Whichever lines of the material contain "round", copy each of them.

------

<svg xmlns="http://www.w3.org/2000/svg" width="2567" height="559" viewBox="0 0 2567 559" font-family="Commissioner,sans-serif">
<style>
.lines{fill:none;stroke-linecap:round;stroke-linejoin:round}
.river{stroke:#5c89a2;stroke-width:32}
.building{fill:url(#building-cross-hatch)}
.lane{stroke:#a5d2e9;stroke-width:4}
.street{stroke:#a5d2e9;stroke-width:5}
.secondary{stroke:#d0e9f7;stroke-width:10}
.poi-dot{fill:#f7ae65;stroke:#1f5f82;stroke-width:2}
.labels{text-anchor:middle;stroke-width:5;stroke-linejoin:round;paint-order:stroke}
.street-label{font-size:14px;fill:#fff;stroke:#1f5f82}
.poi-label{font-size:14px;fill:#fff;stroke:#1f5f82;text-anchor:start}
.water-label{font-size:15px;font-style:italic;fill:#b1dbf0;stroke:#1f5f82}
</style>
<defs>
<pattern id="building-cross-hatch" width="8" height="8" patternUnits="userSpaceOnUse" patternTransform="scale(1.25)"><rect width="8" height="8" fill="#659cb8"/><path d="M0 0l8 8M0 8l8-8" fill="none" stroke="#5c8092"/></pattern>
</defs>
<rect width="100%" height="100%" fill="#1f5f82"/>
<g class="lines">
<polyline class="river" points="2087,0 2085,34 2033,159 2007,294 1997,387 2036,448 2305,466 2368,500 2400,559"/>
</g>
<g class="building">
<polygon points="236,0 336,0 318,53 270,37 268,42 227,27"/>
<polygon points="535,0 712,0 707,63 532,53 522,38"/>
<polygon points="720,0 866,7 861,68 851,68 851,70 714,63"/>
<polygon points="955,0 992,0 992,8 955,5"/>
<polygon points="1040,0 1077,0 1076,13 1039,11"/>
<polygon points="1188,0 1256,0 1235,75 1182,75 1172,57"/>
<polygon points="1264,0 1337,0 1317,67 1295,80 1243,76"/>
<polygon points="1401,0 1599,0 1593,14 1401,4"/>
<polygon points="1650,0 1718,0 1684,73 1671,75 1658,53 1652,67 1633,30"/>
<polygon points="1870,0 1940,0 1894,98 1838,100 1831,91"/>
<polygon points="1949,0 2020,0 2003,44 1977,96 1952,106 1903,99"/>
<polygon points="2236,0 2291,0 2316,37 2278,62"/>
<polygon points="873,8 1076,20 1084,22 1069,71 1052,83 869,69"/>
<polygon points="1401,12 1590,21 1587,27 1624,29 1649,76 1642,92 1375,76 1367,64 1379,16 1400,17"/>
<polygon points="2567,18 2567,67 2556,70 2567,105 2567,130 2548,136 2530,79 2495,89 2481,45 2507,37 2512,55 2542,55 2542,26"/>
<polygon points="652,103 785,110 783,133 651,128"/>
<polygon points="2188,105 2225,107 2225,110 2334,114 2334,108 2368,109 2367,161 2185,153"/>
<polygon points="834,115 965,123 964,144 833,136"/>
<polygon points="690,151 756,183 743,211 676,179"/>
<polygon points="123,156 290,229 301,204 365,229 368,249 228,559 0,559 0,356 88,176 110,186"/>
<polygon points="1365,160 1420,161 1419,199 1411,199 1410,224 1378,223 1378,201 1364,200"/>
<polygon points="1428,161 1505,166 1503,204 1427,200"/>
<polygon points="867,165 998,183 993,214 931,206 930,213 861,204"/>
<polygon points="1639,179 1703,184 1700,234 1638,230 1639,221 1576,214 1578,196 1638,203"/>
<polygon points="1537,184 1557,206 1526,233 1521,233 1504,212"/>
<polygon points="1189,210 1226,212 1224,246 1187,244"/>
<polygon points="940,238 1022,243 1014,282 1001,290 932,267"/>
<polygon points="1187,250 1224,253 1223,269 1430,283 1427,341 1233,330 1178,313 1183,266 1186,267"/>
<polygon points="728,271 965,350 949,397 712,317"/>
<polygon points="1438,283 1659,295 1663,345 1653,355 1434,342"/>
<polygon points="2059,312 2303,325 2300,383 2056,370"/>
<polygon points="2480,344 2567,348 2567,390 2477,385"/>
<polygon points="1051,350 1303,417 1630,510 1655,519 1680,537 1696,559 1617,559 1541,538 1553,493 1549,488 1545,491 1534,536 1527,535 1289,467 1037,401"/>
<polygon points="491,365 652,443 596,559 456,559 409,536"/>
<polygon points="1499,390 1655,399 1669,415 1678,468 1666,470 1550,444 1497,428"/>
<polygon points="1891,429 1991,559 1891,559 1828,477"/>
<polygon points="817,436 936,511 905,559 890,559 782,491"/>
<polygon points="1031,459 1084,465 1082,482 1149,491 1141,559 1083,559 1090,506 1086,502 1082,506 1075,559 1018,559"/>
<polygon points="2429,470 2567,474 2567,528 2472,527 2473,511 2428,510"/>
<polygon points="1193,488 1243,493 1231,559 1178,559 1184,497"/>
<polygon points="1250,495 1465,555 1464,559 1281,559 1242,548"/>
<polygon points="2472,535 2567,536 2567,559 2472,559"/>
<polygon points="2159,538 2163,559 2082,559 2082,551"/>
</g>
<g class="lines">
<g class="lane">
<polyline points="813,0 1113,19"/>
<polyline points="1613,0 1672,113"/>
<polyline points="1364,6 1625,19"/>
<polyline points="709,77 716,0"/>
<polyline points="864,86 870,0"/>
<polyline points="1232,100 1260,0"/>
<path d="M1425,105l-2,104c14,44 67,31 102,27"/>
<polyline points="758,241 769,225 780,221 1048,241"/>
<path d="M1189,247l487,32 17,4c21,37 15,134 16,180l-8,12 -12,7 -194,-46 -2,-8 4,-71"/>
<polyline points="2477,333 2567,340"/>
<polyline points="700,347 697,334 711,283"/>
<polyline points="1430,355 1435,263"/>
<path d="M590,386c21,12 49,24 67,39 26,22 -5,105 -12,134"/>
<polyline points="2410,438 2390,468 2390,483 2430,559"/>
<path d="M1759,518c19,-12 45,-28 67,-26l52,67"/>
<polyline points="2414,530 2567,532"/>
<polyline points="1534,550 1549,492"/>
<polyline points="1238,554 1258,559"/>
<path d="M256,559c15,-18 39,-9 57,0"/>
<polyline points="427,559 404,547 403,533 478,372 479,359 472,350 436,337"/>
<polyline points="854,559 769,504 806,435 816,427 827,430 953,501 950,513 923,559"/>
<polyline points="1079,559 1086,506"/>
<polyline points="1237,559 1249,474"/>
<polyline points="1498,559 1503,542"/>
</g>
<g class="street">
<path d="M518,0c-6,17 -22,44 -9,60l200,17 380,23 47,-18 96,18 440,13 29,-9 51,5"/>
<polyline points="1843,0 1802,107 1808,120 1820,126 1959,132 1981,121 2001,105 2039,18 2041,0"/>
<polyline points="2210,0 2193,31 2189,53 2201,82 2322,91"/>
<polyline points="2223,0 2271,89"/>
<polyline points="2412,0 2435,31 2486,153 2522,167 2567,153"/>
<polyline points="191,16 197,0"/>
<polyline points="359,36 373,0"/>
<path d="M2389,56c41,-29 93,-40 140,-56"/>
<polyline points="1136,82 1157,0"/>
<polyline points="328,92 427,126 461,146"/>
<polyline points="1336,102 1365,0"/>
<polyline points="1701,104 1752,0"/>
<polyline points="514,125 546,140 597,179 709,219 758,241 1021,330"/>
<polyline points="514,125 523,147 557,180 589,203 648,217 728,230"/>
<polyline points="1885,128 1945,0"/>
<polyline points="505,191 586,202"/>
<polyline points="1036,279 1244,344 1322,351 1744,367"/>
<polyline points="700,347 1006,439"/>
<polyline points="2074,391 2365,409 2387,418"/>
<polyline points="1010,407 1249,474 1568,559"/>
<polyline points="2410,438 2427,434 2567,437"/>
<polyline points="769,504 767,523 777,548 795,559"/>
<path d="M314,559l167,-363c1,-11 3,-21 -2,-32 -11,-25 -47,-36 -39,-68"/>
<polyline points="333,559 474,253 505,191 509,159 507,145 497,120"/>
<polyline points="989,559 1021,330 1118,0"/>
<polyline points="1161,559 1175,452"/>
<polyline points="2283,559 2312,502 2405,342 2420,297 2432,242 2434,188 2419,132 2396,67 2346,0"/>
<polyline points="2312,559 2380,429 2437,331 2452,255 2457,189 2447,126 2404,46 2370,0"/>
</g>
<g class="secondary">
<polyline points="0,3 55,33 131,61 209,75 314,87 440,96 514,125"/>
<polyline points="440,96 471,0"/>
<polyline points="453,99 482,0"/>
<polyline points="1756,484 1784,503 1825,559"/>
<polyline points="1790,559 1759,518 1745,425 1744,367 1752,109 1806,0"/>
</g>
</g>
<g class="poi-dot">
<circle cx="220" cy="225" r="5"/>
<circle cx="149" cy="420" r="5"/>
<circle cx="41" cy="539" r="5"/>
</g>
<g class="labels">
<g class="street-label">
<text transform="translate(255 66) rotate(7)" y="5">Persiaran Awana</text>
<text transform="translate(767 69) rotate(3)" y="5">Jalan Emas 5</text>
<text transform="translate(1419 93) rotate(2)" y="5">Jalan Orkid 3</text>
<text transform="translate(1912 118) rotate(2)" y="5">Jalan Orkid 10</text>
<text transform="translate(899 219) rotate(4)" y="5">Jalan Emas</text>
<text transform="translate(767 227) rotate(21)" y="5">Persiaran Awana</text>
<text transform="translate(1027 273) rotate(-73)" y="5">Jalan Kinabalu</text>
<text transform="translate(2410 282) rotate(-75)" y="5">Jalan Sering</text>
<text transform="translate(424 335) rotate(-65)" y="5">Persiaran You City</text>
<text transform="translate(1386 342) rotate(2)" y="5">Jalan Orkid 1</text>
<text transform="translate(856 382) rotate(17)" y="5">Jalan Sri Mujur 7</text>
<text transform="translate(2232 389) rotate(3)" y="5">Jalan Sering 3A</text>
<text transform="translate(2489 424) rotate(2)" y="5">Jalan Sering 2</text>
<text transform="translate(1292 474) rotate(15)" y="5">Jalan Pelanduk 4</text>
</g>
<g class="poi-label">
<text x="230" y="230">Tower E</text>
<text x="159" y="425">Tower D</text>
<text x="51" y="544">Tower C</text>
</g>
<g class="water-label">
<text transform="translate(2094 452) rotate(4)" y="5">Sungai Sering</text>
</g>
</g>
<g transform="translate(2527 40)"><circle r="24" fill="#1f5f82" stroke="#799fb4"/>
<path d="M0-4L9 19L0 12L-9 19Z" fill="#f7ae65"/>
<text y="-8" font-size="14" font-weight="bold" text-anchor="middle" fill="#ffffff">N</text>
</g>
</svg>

------

Completed exercise:
.lines{fill:none;stroke-linecap:round;stroke-linejoin:round}
.labels{text-anchor:middle;stroke-width:5;stroke-linejoin:round;paint-order:stroke}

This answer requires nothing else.